On 8/11/2014 11:42 AM, Jeff Rice wrote:
Hello, I'm trying to work out a way to have my Sieve filter save a "pristine" version of email messages as a backup, primarily to use for training the spam filter. I would like is to have every message saved into a single, site-wide directory (in the global sieve) before being processed additionally and delivered. The messages in that directory will be used to train the spam filter without having to worry about removing Spamassassin headers and so forth.
Provided I understand you correctly, my first thought is that saving a duplicate copy of every single message that arrives on this system seems wasteful.
Why not save only the messages that would actually be useful for spam training purposes?

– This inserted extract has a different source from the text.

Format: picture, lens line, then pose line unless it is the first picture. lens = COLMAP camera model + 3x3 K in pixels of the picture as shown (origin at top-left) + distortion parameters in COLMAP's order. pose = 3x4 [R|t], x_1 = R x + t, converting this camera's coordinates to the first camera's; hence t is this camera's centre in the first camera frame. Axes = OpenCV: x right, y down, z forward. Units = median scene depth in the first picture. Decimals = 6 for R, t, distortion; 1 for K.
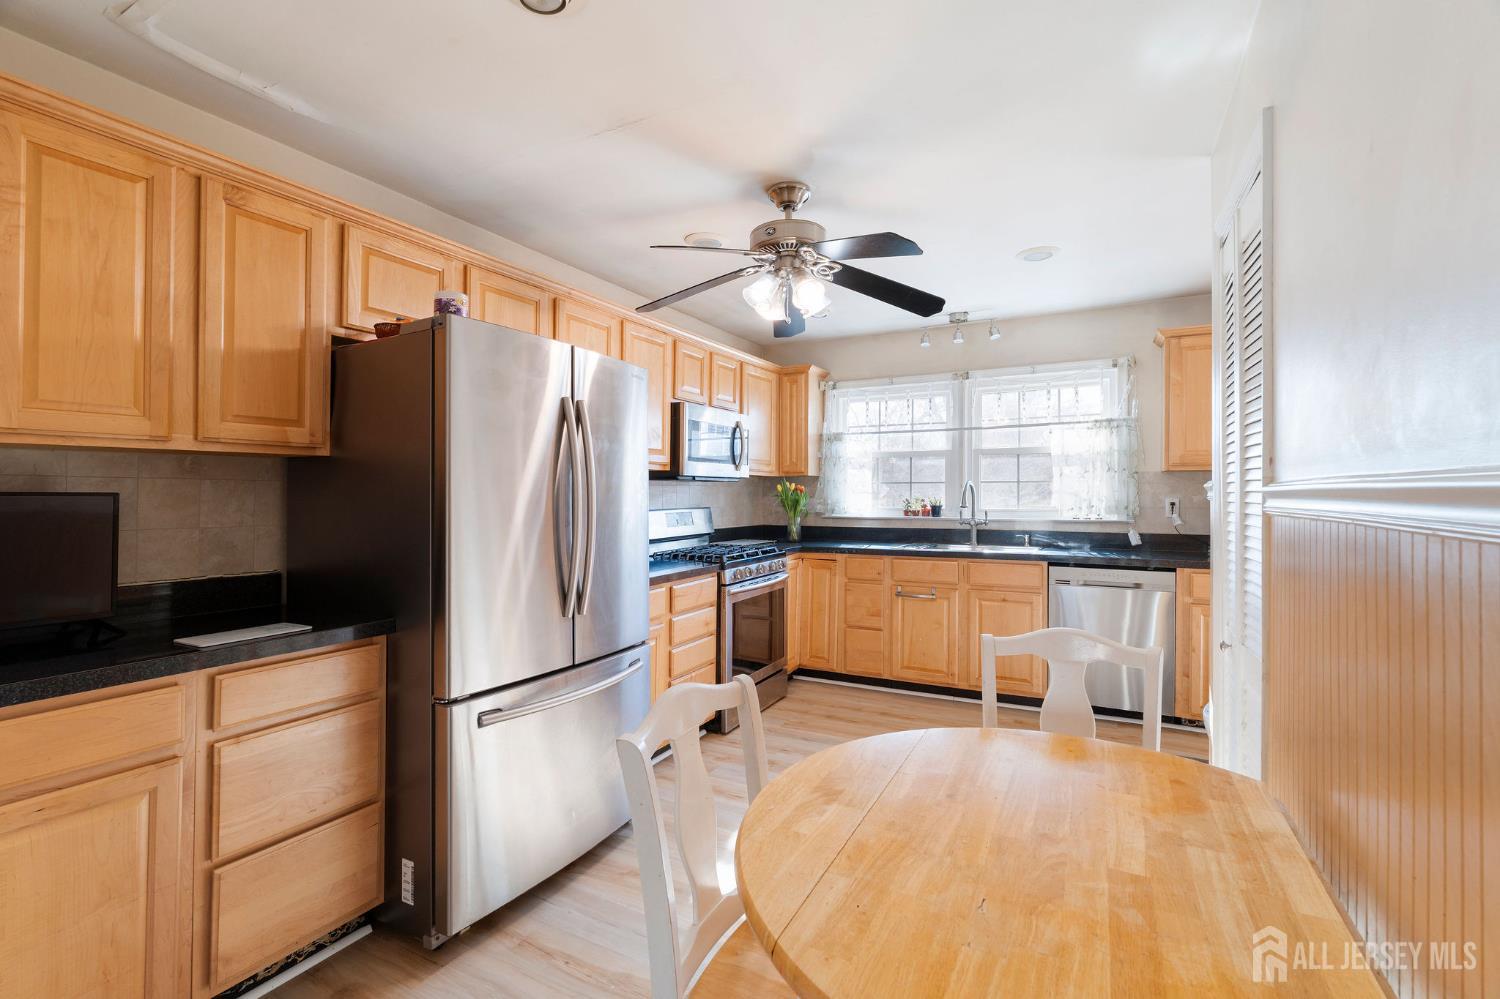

I thought fileinto :copy might do what I wanted, but this creates a backup directory individually for each user. That's unmanageable for the spam training process I use. redirect *could* work, but that adds a header during the process so the email saved would not be "pristine".
I'm thinking of using the extprograms plugin to pipe to a program that will do a simple copy. That feels very hackish, however, and I'm hoping there is a more elegant solution.
There is; the Dovecot Antispam plug-in. It does exactly what you describe, and it addresses the problem of storing a duplicate copy of all messages.
In short, when a user drags a message from any folder to "Junk", you'll receive a "pristine" copy of the message at any local address you specify, delivered to any folder you specify (e.g., "Train as SPAM") within that "training user's" mailbox.
Conversely, when a user drags a message from "Junk" to any other folder, you'll receive a copy of the message in your "Train as HAM" folder.
Then, you can point your anti-spam solution's training executable to these two "pristine master corpus" folders.
If you ever need to reclassify messages, or expunge them, doing so is trivial with this master corpus approach.
Am I missing something obvious here?
Thanks! Jeff
Happy to provide a sample script for the antispam plugin's mailtrain back-end, as that's the one I use.
Cheers,
-Ben